A third of respondents selected acidification (known as acid rain which affects forests) and eutrophication (an increase of organic matter in an ecosystem) as a consequence of air pollution.

71% said that large industries were not doing enough to promote good air quality, 67% pointed to fossil fuel-based energy producers, 58% to public authorities, 40% selected farmers and 41% chose households.

The participants in the survey were also asked what personal measures they had undertaken in the past two years to reduce harmful emissions.

32% of respondents had used public transport, a bicycle or walked instead of travelling by car, while 28% had improved the insulation in their homes.

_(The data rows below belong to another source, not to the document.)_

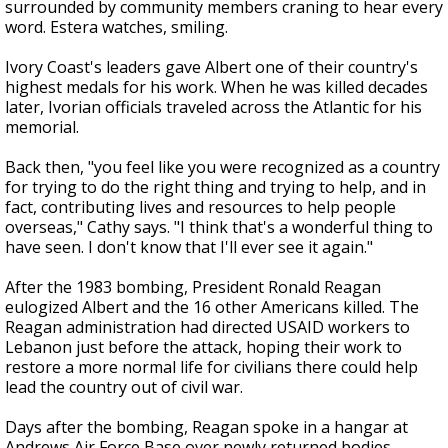
surrounded by community members craning to hear every
word. Estera watches, smiling.
Ivory Coast's leaders gave Albert one of their country's
highest medals for his work. When he was killed decades
later, Ivorian officials traveled across the Atlantic for his
memorial.
Back then, "you feel like you were recognized as a country
for trying to do the right thing and trying to help, and in
fact, contributing lives and resources to help people
overseas," Cathy says. "I think that's a wonderful thing to
have seen. I don't know that I'll ever see it again."
After the 1983 bombing, President Ronald Reagan
eulogized Albert and the 16 other Americans killed. The
Reagan administration had directed USAID workers to
Lebanon just before the attack, hoping their work to
restore a more normal life for civilians there could help
lead the country out of civil war.
Days after the bombing, Reagan spoke in a hangar at
Andrews Air Force Base over newly returned bodies.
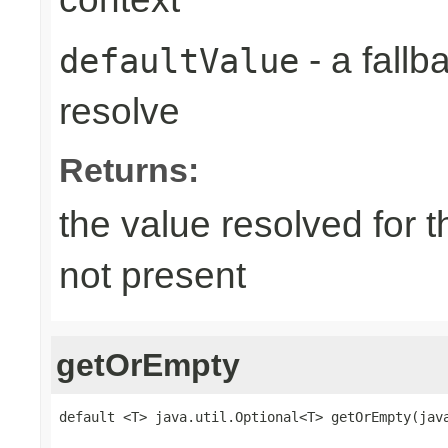
- a fallb
defaultValue
resolve
Returns:
the value resolved for th
not present
getOrEmpty
default <T> java.util.Optional<T> getOrEmpty(jav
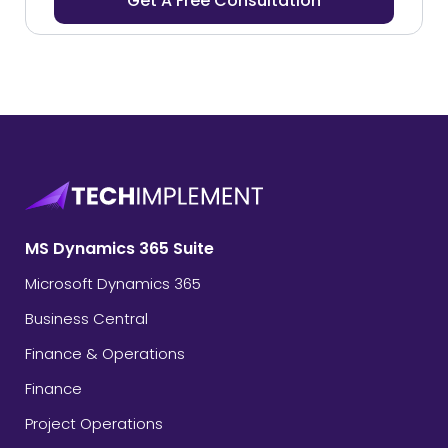
MS Dynamics 365 Suite
Microsoft Dynamics 365
Business Central
Finance & Operations
Finance
Project Operations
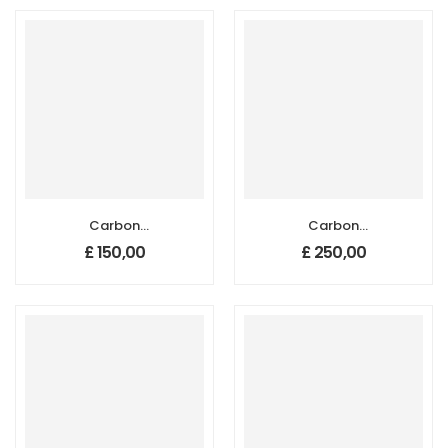
Carbon
Carbon
Nanotube
Nanotube
£
150,00
£
250,00
Sponges, Size: 10
Sponges, Size: 10
mm x 10 mm,
mm x 10 mm,
Thickness: 1-2 mm
Thickness: 3-4
mm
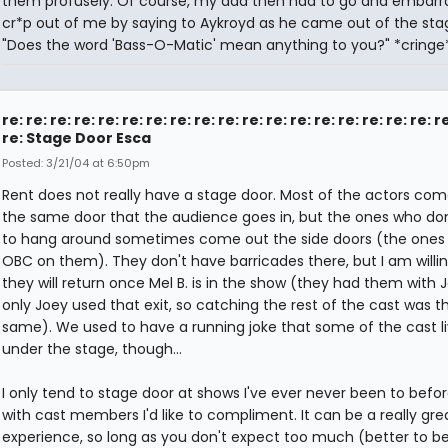
them profusely. Of course, my dad then had to go and embarr
cr*p out of me by saying to Aykroyd as he came out of the sta
"Does the word 'Bass-O-Matic' mean anything to you?" *cringe*.
re: re: re: re: re: re: re: re: re: re: re: re: re: re: re: re: re: re: r
re: Stage Door Esca
Posted: 3/21/04 at 6:50pm
Rent does not really have a stage door. Most of the actors com
the same door that the audience goes in, but the ones who do
to hang around sometimes come out the side doors (the ones 
OBC on them). They don't have barricades there, but I am willin
they will return once Mel B. is in the show (they had them with 
only Joey used that exit, so catching the rest of the cast was t
same). We used to have a running joke that some of the cast l
under the stage, though...
I only tend to stage door at shows I've ever never been to befor
with cast members I'd like to compliment. It can be a really gre
experience, so long as you don't expect too much (better to b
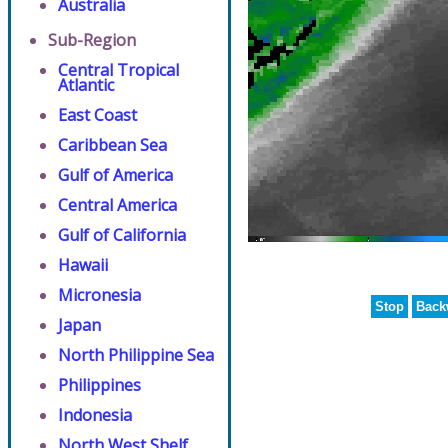
Australia
Sub-Region
Central Tropical
Atlantic
East Coast
Caribbean Sea
Gulf of America
Central America
Gulf of California
Hawaii
Micronesia
Stop
Back
Japan
North Philippine Sea
Philippines
Indonesia
North West Shelf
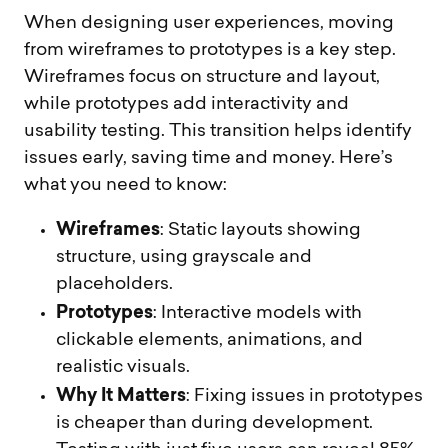
When designing user experiences, moving
from wireframes to prototypes is a key step.
Wireframes focus on structure and layout,
while prototypes add interactivity and
usability testing. This transition helps identify
issues early, saving time and money. Here’s
what you need to know:
Wireframes
: Static layouts showing
structure, using grayscale and
placeholders.
Prototypes
: Interactive models with
clickable elements, animations, and
realistic visuals.
Why It Matters
: Fixing issues in prototypes
is cheaper than during development.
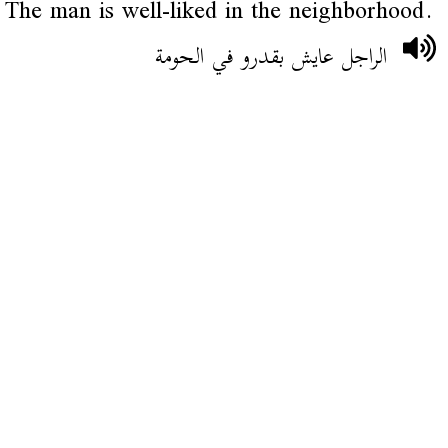
The man is well-liked in the neighborhood.
الراجل عايش بقدرو في الحومة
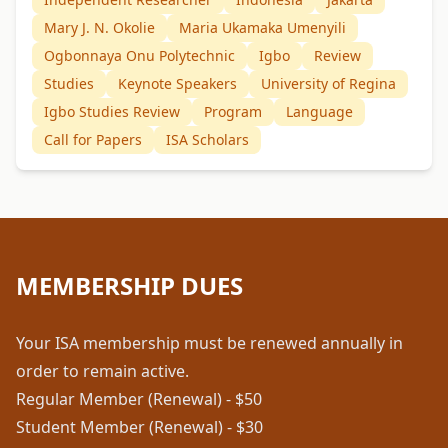
Mary J. N. Okolie
Maria Ukamaka Umenyili
Ogbonnaya Onu Polytechnic
Igbo
Review
Studies
Keynote Speakers
University of Regina
Igbo Studies Review
Program
Language
Call for Papers
ISA Scholars
MEMBERSHIP DUES
Your ISA membership must be renewed annually in
order to remain active.
Regular Member (Renewal) - $50
Student Member (Renewal) - $30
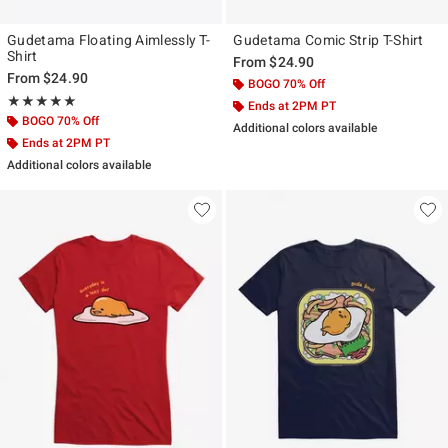
Gudetama Floating Aimlessly T-
Gudetama Comic Strip T-Shirt
Shirt
From
$24.90
From
$24.90
BOGO 70% Off
Rating, 5 out of 5
★★★★★
★★★★★
Ends at 2PM PT
BOGO 70% Off
Additional colors available
Ends at 2PM PT
Additional colors available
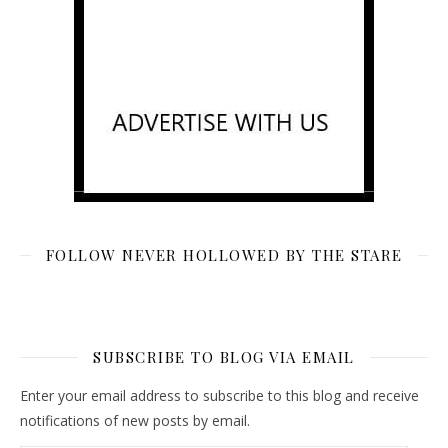
FOLLOW NEVER HOLLOWED BY THE STARE
SUBSCRIBE TO BLOG VIA EMAIL
Enter your email address to subscribe to this blog and receive
notifications of new posts by email.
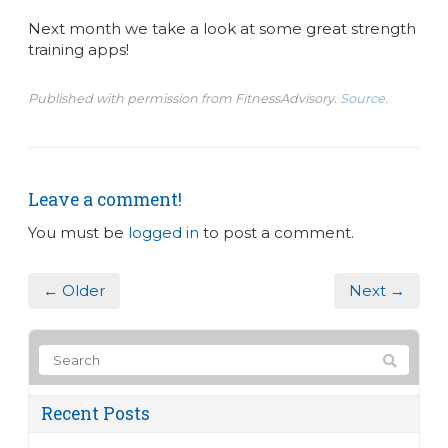
Next month we take a look at some great strength
training apps!
Published with permission from FitnessAdvisory.
Source.
Leave a comment!
You must be
logged in
to post a comment.
← Older
Next →
Recent Posts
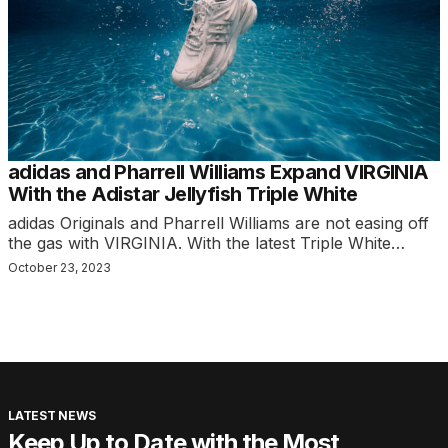
adidas and Pharrell Williams Expand VIRGINIA
With the Adistar Jellyfish Triple White
adidas Originals and Pharrell Williams are not easing off
the gas with VIRGINIA. With the latest Triple White…
October 23, 2023
LATEST NEWS
Keep Up to Date with the Most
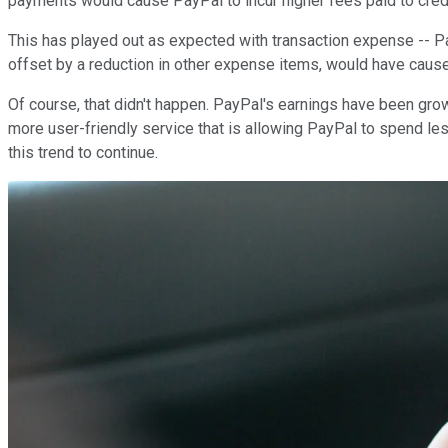
payments would cause PayPal to incur higher fees paid to cre
This has played out as expected with transaction expense -- Pay
offset by a reduction in other expense items, would have caused 
Of course, that didn't happen. PayPal's earnings have been grow
more user-friendly service that is allowing PayPal to spend l
this trend to continue.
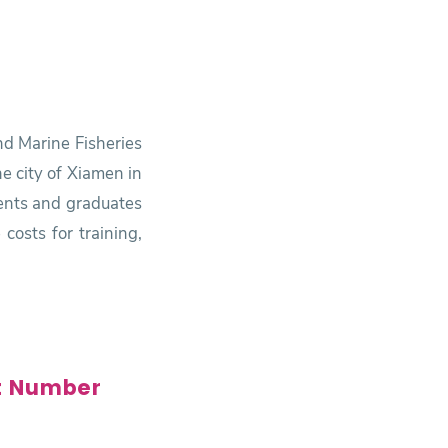
nd Marine Fisheries
e city of Xiamen in
udents and graduates
costs for training,
t Number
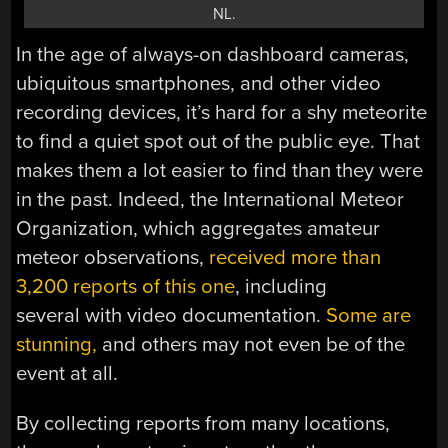
NL.
In the age of always-on dashboard cameras,
ubiquitous smartphones, and other video
recording devices, it’s hard for a shy meteorite
to find a quiet spot out of the public eye. That
makes them a lot easier to find than they were
in the past. Indeed, the International Meteor
Organization, which aggregates amateur
meteor observations,
received more than
3,200 reports of this one
, including
several with video documentation.
Some are
stunning,
and others may not even be of the
event at all.
By collecting reports from many locations,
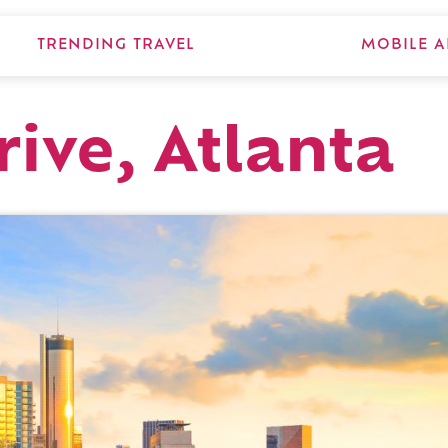
TRENDING TRAVEL
MOBILE A
ive, Atlanta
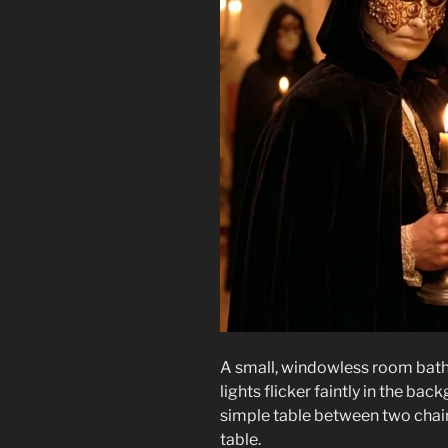
A small, windowless room bathe
lights flicker faintly in the b
simple table between two chair
table.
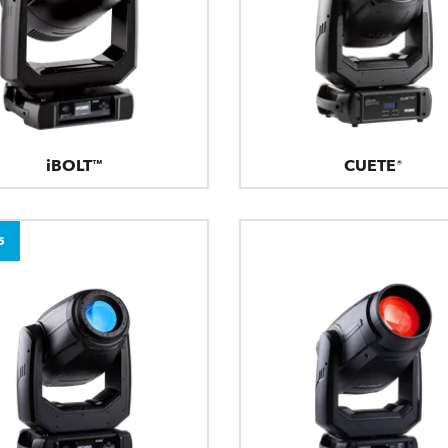
iBOLT™
CUETE®
5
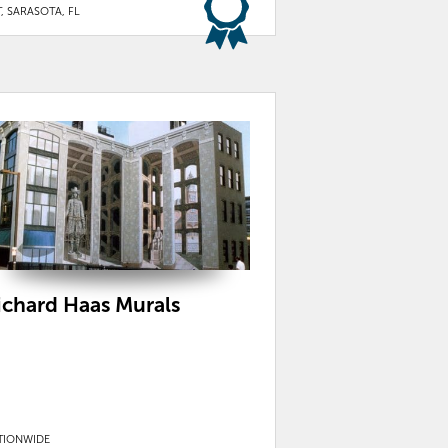
, SARASOTA, FL
ichard Haas Murals
TIONWIDE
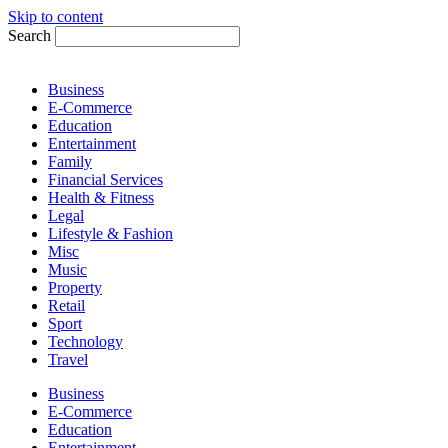
Skip to content
Search
Business
E-Commerce
Education
Entertainment
Family
Financial Services
Health & Fitness
Legal
Lifestyle & Fashion
Misc
Music
Property
Retail
Sport
Technology
Travel
Business
E-Commerce
Education
Entertainment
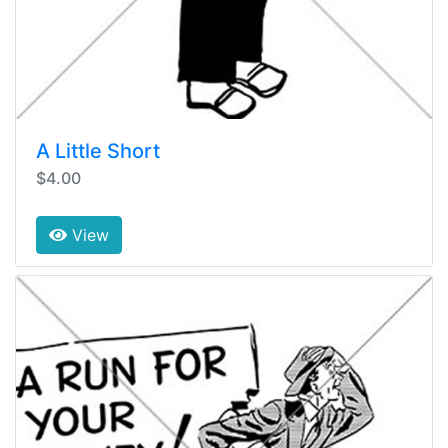
A Little Short
$4.00
View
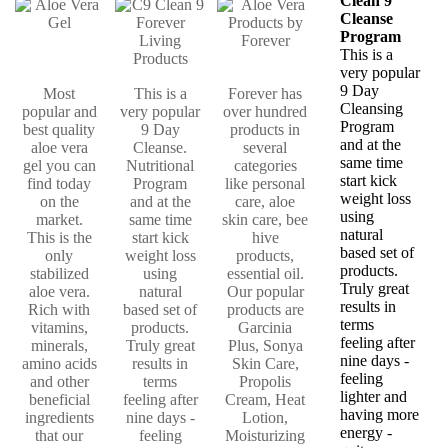
Clean 9
Cleanse
Program
This is a
very popular
9 Day
Most
This is a
Forever has
Cleansing
popular and
very popular
over hundred
Program
best quality
9 Day
products in
and at the
aloe vera
Cleanse.
several
same time
gel you can
Nutritional
categories
start kick
find today
Program
like personal
weight loss
on the
and at the
care, aloe
using
market.
same time
skin care, bee
natural
This is the
start kick
hive
based set of
only
weight loss
products,
products.
stabilized
using
essential oil.
Truly great
aloe vera.
natural
Our popular
results in
Rich with
based set of
products are
terms
vitamins,
products.
Garcinia
feeling after
minerals,
Truly great
Plus, Sonya
nine days -
amino acids
results in
Skin Care,
feeling
and other
terms
Propolis
lighter and
beneficial
feeling after
Cream, Heat
having more
ingredients
nine days -
Lotion,
energy -
that our
feeling
Moisturizing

24% of those polled had replaced appliances such as ovens, hot water boilers and dishwashers with newer equipment with a better energy efficiency rating.

15% changed their home heating system to one with lower emissions, 10% bought an electric vehicle as their primary mode of transport and 16% used less fuel or a low-emission fuel in open fires or barbecues.

23% of survey participants said that they had done none of these things.

EU citizens

The total overall poll of 26,509 people across the EU revealed that citizens lack information about air quality problems in their country.

Just 27% of Europeans polled said that they have heard of the existing EU air quality standards.

65% think air pollution should be addressed at the international level, followed by the European and the national level (both 42%), and finally the regional or local level (32%).

A fifth of respondents also believe that actions should be carried out at all levels simultaneously.

Commenting on the findings, EU Commissioner for Environment, Oceans and Fisheries, Virginijus Sinkevicius said:

“People tell us that they want clean air to breathe. People living in cities, asthma sufferers and those living near industrial plants, they are all worried and they are asking us to act.

“The commission will lead the way with an ambitious proposal to strengthen EU air quality standards.”